> **Task brief**
Locate every line in the material below that contains the string "Beschäftigte", treating uppercase and lowercase letters as different, and copy each of those lines.

#### Exercise material ####

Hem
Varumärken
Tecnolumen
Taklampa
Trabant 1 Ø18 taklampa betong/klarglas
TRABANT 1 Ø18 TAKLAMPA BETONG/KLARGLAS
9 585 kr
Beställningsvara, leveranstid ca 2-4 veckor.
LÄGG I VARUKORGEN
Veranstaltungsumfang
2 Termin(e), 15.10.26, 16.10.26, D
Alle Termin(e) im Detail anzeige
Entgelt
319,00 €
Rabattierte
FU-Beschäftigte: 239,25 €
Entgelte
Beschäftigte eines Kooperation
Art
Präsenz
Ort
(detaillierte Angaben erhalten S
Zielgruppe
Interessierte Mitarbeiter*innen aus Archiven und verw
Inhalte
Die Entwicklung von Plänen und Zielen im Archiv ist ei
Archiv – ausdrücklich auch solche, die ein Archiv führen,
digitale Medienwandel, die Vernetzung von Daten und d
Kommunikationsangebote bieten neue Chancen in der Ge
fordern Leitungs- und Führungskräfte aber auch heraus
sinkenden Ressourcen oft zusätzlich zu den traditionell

####
#### Exercise material ####

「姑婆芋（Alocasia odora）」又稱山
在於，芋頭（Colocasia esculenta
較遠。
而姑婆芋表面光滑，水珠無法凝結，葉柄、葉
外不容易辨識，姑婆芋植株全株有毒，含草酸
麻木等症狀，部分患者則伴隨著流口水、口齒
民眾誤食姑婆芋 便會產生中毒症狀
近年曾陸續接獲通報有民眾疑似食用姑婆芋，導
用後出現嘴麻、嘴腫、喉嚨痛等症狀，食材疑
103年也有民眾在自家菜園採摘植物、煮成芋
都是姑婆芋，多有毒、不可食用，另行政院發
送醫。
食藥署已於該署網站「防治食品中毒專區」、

####
#### Exercise material ####

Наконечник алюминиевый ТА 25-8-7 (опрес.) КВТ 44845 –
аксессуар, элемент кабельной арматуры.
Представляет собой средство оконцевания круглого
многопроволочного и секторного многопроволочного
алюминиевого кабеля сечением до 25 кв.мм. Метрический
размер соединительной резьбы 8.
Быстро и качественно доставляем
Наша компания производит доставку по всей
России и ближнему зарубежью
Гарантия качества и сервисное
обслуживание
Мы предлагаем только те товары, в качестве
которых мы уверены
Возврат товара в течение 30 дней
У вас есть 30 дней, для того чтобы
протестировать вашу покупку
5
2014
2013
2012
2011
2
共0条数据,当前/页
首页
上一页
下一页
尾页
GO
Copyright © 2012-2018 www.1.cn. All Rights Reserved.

####

> **Reply to the exercise**
FU-Beschäftigte: 239,25 €
Beschäftigte eines Kooperation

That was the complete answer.